Adana Emek ve Demokrasi Güçleri'nden genel grev çağrısı
Adana Emek ve Demokrasi Güçleri, dün akşam açıklanan sefalet düzeyindeki asgari ücrete karşı yaptığı açıklamada, sendikalara genel grev kararı almaları çağrısında bulundu.
Adana Emek ve Demokrasi Güçleri, 22 bin 104 TL olarak açıklanan asgari ücrete karşı açıklama yaptı.
İnönü Parkında yapılan açıklamayı Emine Esmer okudu.
Asgari ücretin yüzde 30 zamla 22 bin 104 TL yapılmasının sefalet dayatması olduğunu vurgulayan Esmer, sendikalara genel grev kararı alma çağrısında bulundu. Grevin işçi sınıfının mücadele silahı olduğunu, işçi sınıfının üretimden gelen gücünün devreye sokulması gerektiğini söyleyen Esmer, "Bugün yaşamak pahalıdır, ama ölmek son derece ucuzdur. Hayat pahalı, can ucuzdur. Bu karanlık, bu çaresizlik, bu esaret, kader değildir. İşçi sınıfı, bizzat kendi mücadelesi ile, grevleri ile, her türlü eylemi ile kendi haklarını savunmak zorundadır.
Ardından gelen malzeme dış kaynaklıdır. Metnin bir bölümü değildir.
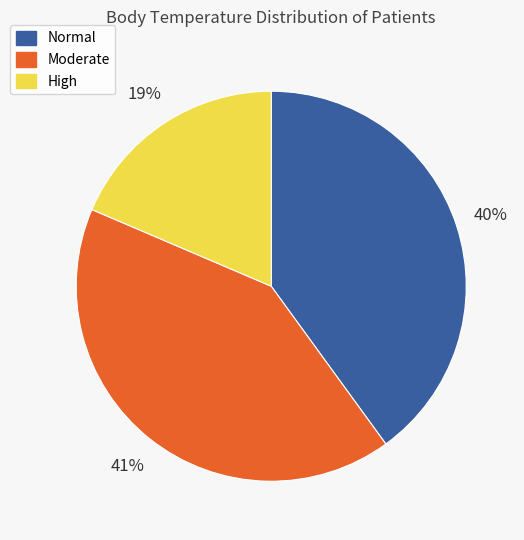

The Normal slice represents 40% of the pie. True or false?

True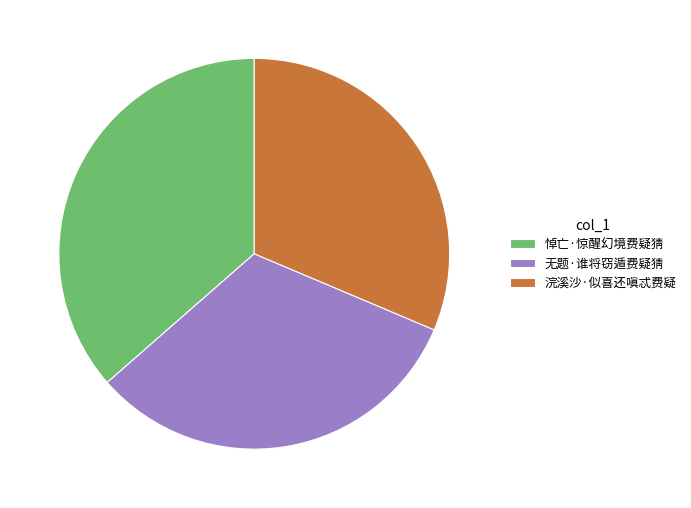

Approximately how many times larger is the value at 无题·谁将窃遁费疑猜 compared to 浣溪沙·似喜还嗔忒费疑?

1.0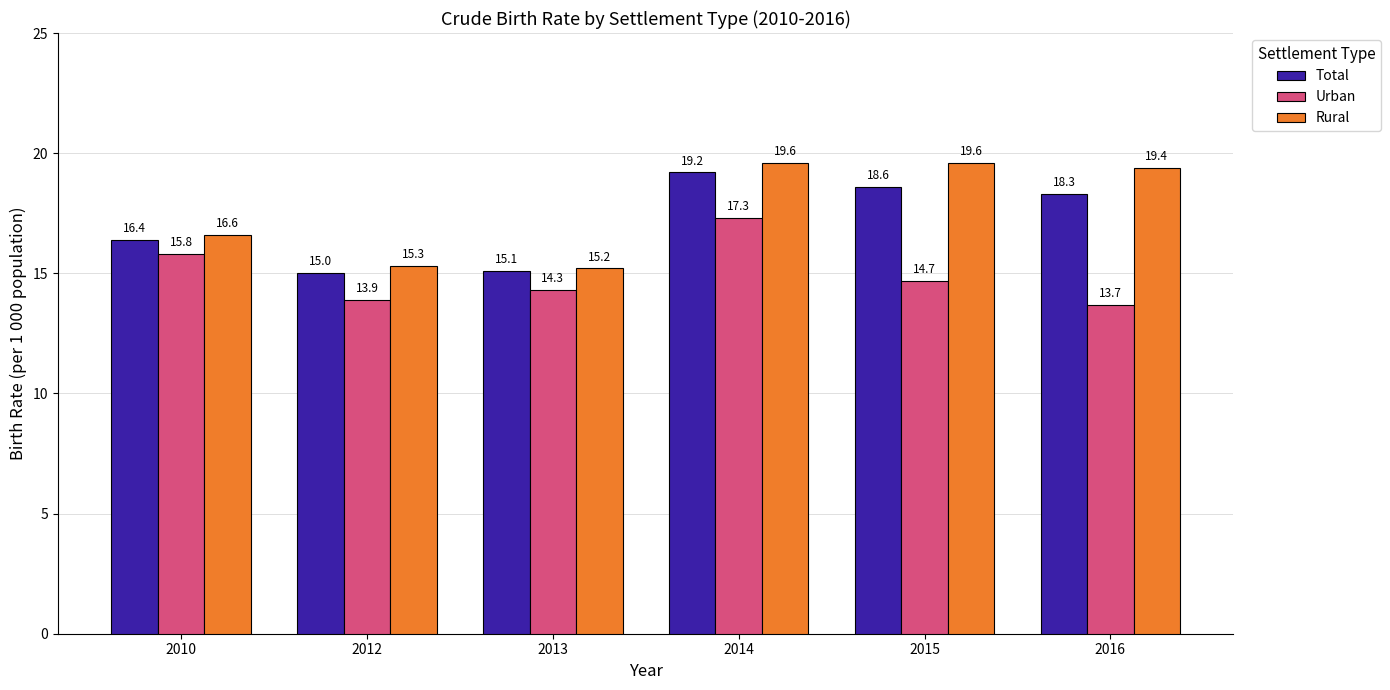

The value of Rural at 2013 is 15.2. True or false?

True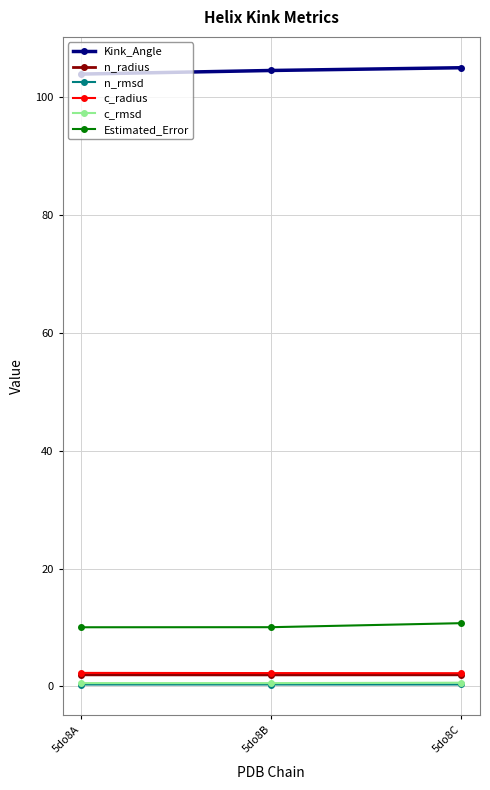

Which series has the largest total across all categories?

Kink_Angle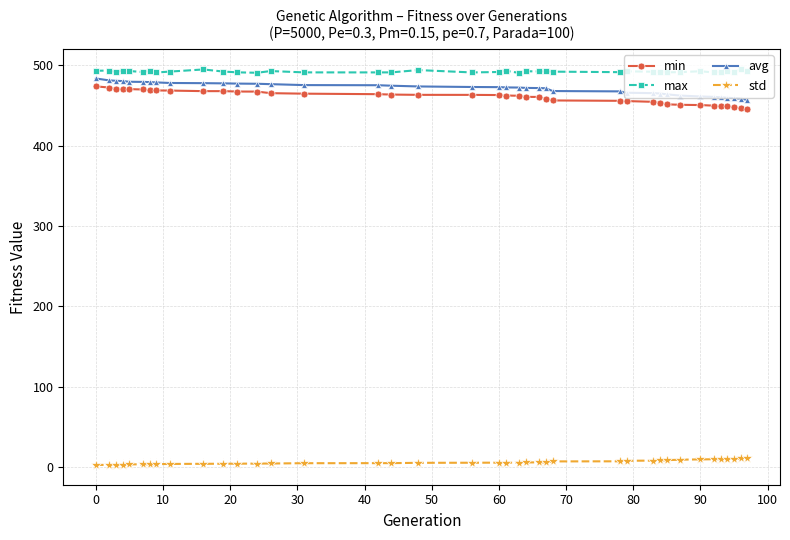

What is the maximum value for min?

473.9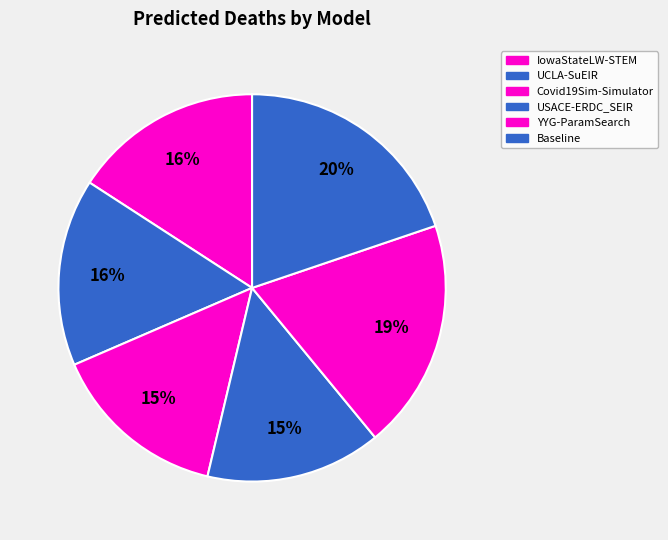

What is the ratio of the value at IowaStateLW-STEM to the value at YYG-ParamSearch?

0.8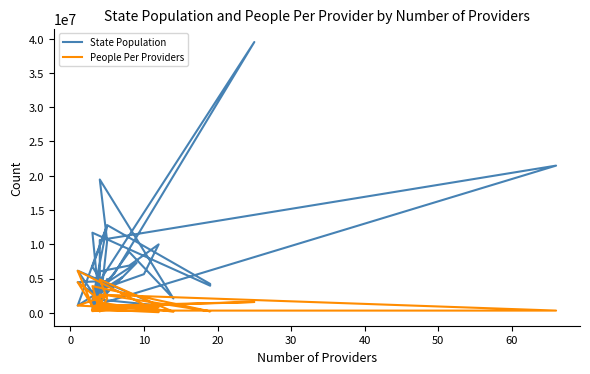

Reading right to left, what are all the values shown in this chart?

State Population: 5148714	1059361	12801989	4217737	3956971	11689100	762062	10488084	19453561	2096829	8882190	1359711	3080156	1934408	1068778	6137428	2976149	5639632	9986857	6892503	6045680	1344212	4648794	4467673	2913314	3155070	6732219	12671821	1787065	1415872	10617423	21477737	973764	3565287	5758736	39512223	3017804	7278717	731545	4903185
People Per Providers: 735531	1059361	2560398	221986	208262	3896367	190516	2097617	4863390	149774	1110274	453237	616031	483602	89065	6137428	992050	563963	832238	861563	1511420	448071	929759	4467673	971105	631014	2244073	2534364	595688	353968	2654356	325420	324588	891322	959789	1580489	1005935	808746	243848	980637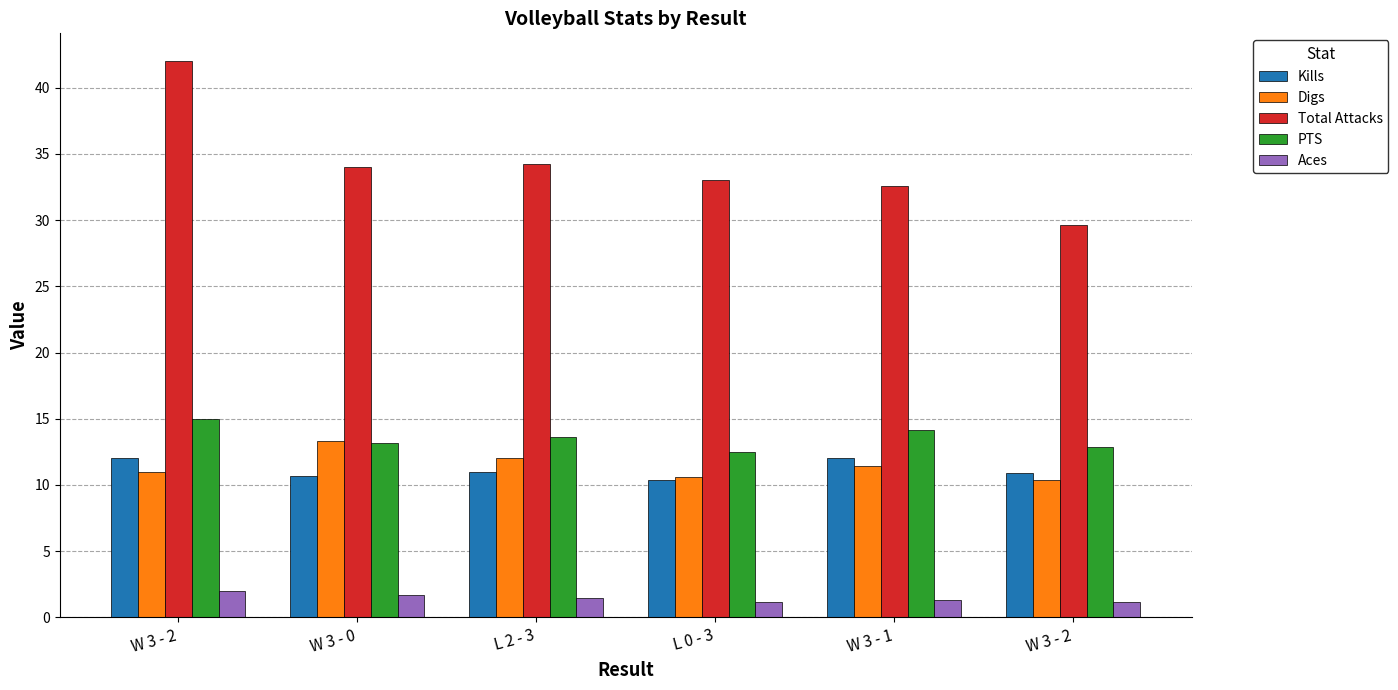

True or false: Kills has a value of 12.0 at W 3 - 2.

True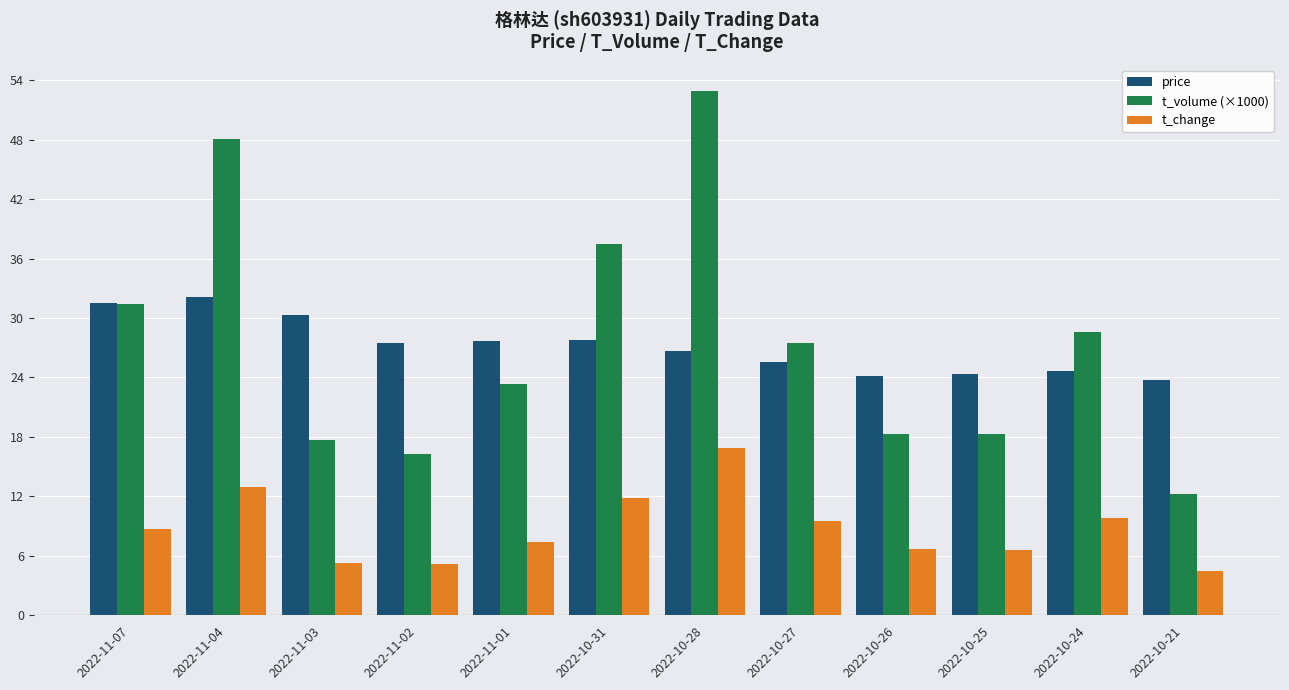

What is the lowest value of the t_change series?

4.5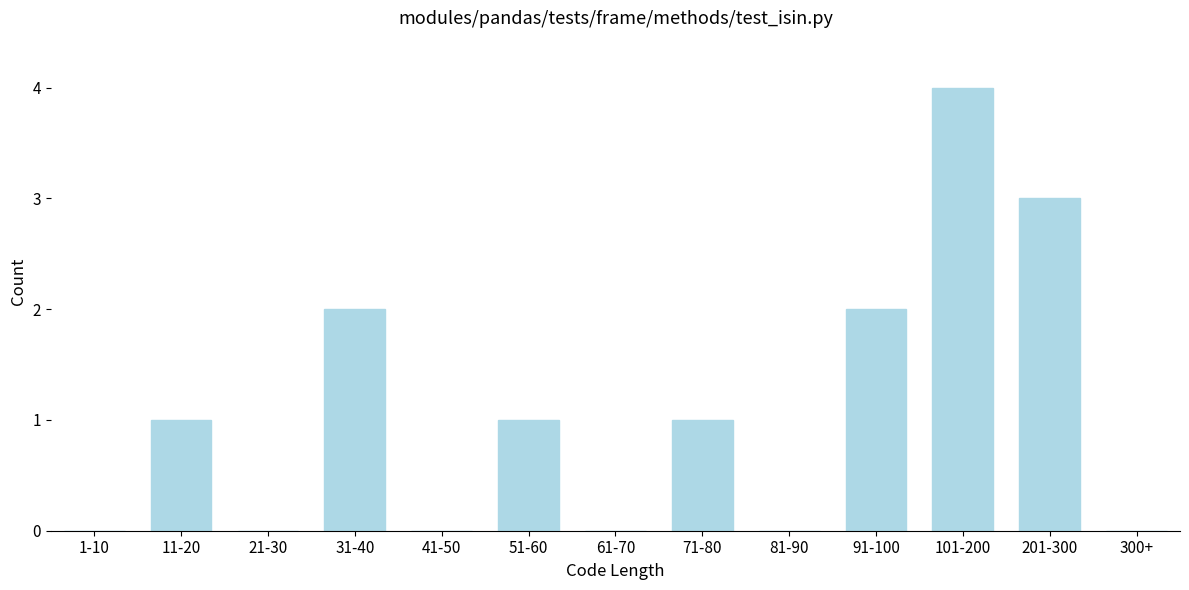

Reading right to left, extract all data points from this chart.

300+=0	201-300=3	101-200=4	91-100=2	81-90=0	71-80=1	61-70=0	51-60=1	41-50=0	31-40=2	21-30=0	11-20=1	1-10=0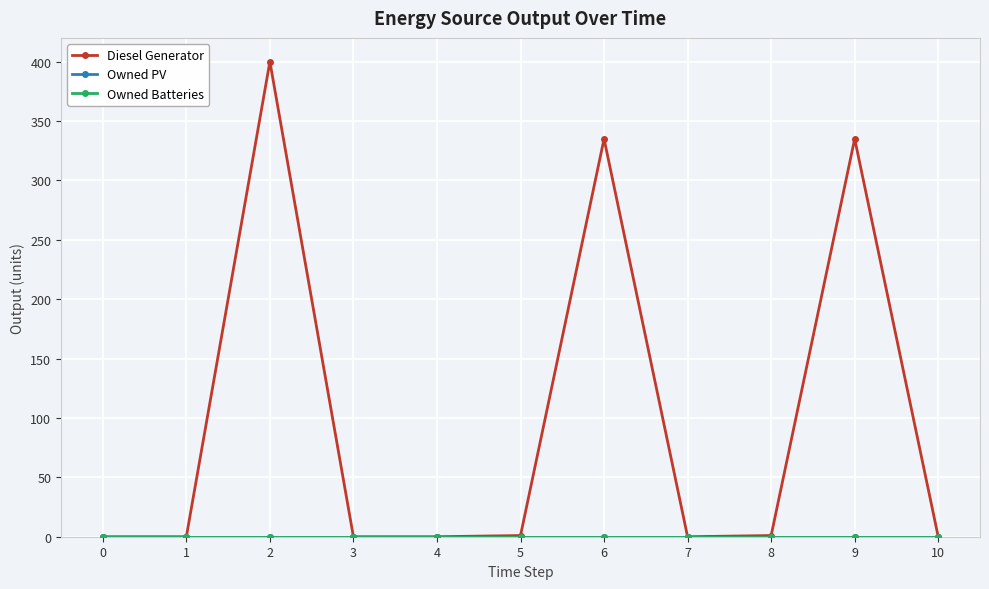

Reading right to left, list all the values displayed in this chart.

Diesel Generator: 10=0	9=335	8=1	7=0	6=335	5=1	4=0	3=0	2=400	1=0	0=0
Owned PV: 10=0	9=0	8=0	7=0	6=0	5=0	4=0	3=0	2=0	1=0	0=0
Owned Batteries: 10=0	9=0	8=0	7=0	6=0	5=0	4=0	3=0	2=0	1=0	0=0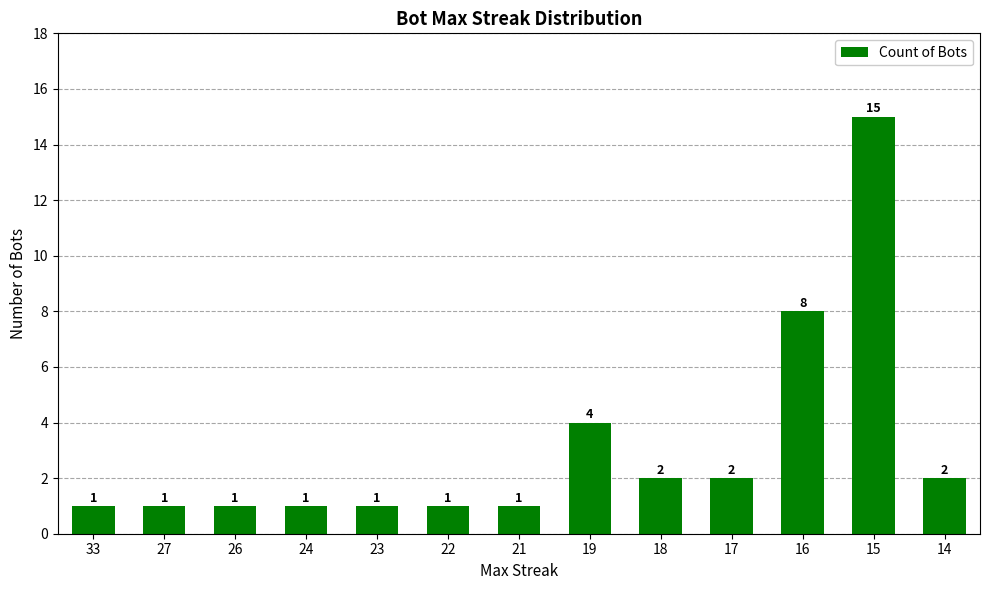

What is the minimum value shown in the chart?

1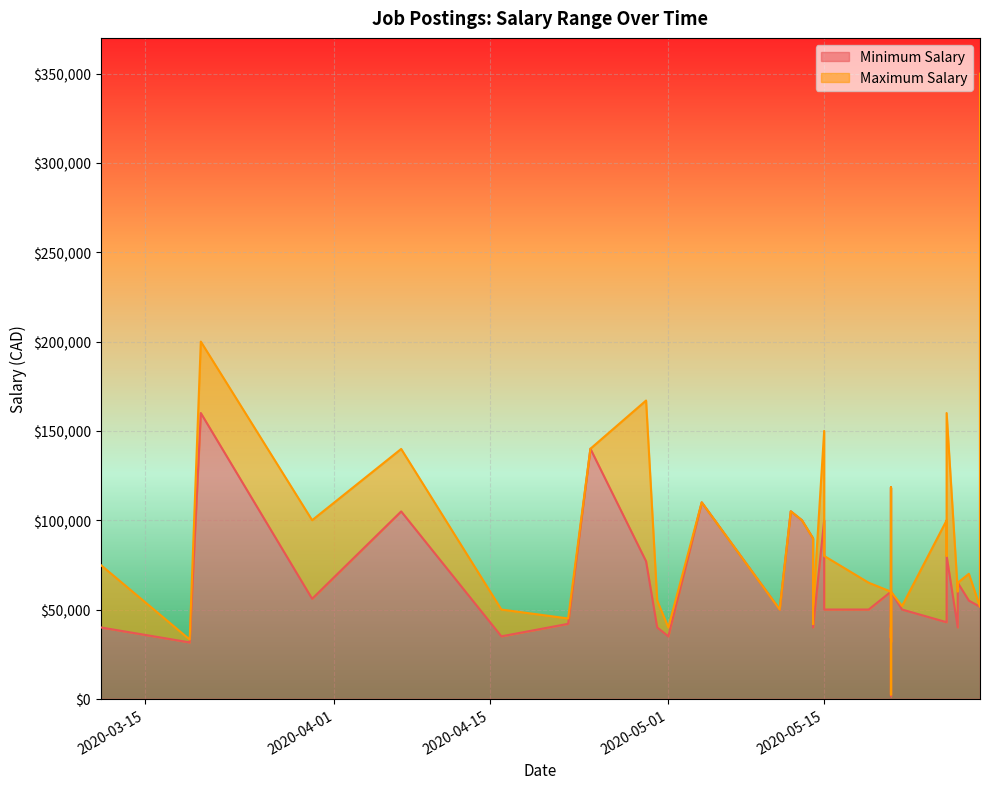

Is the value of Minimum Salary at 2020-05-04 greater than the value of Maximum Salary at 2020-04-30?

Yes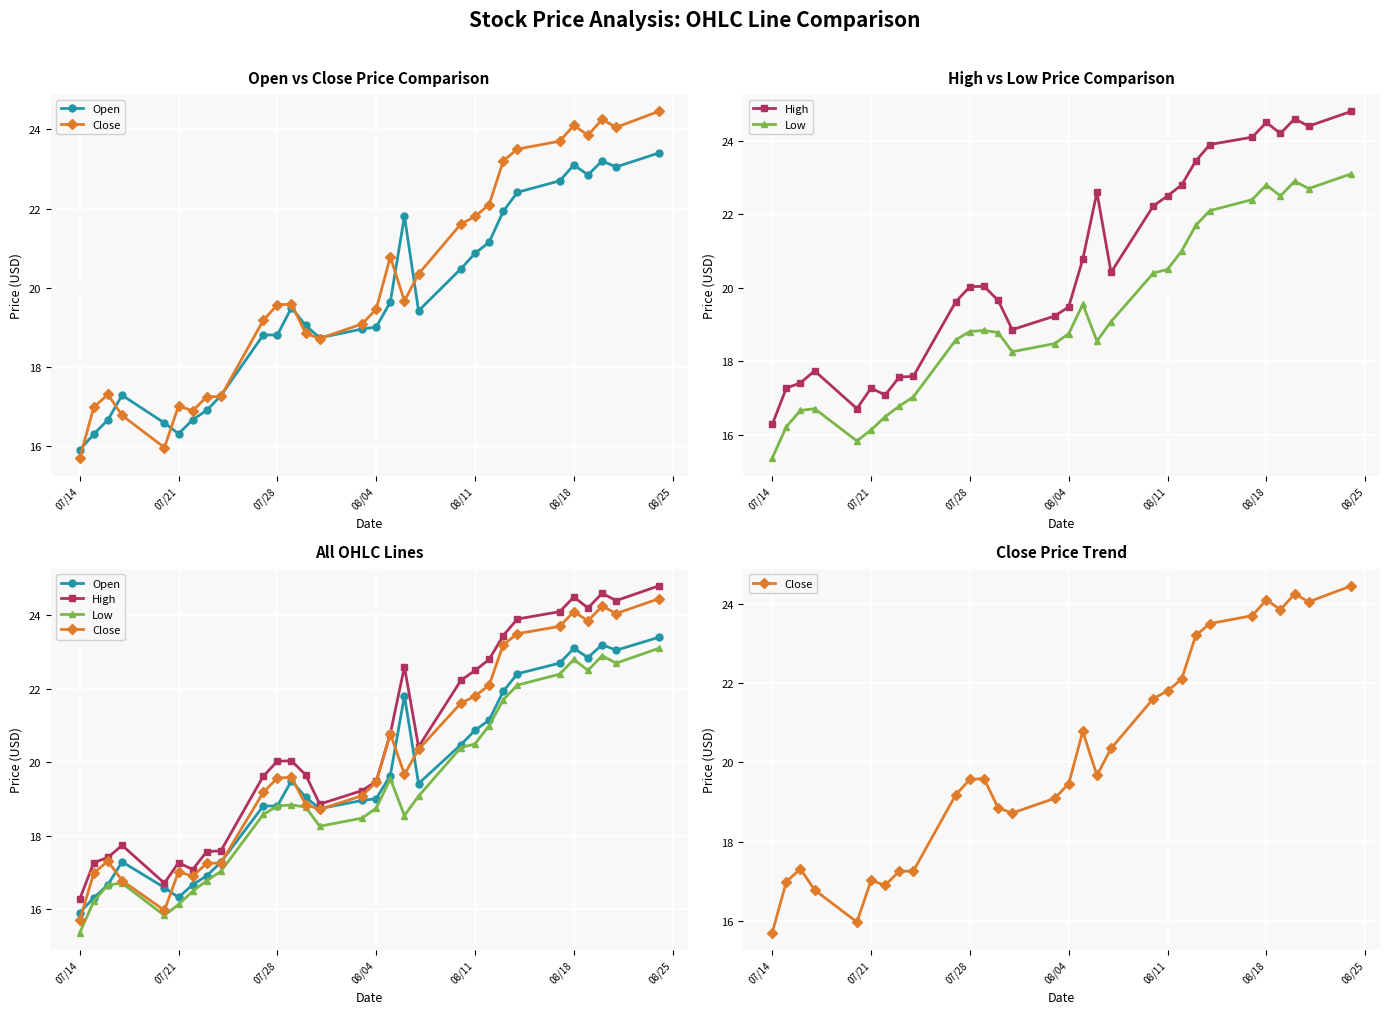

True or false: Close has more than 0 interior local peaks.

True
Genel grev, genel direniş bu sefalet dayatmasından kurtulmak için şarttır" dedi.
Her iki işçiden en az birinin asgari ücretle çalıştığını söyleyen Esmer, asgari ücret zam oranının IMF dayatmasıyla belirlendiğine dikkat çekti. 2025 yılında işçi ve emekçilere sefaletin dayatıldığını vurgulayan Esmer şöyle konuştu: "Sermaye işçi sınıfına sadece hayatta kalabileceği koşulları dayatarak krizin yükünü hafifletmek istemektedir. Krizden işçi sınıfının payına üç kuruş ücret, hayat pahalılığı, uzayan iş saatleri düşmüştür. İş cinayetleri, derinleşen borçlanma ve intiharlar açığa çıkan sonuçların en görünür olanlarıdır. Tüm bunlara eşlik eden çürüme giderek derinleşmektedir.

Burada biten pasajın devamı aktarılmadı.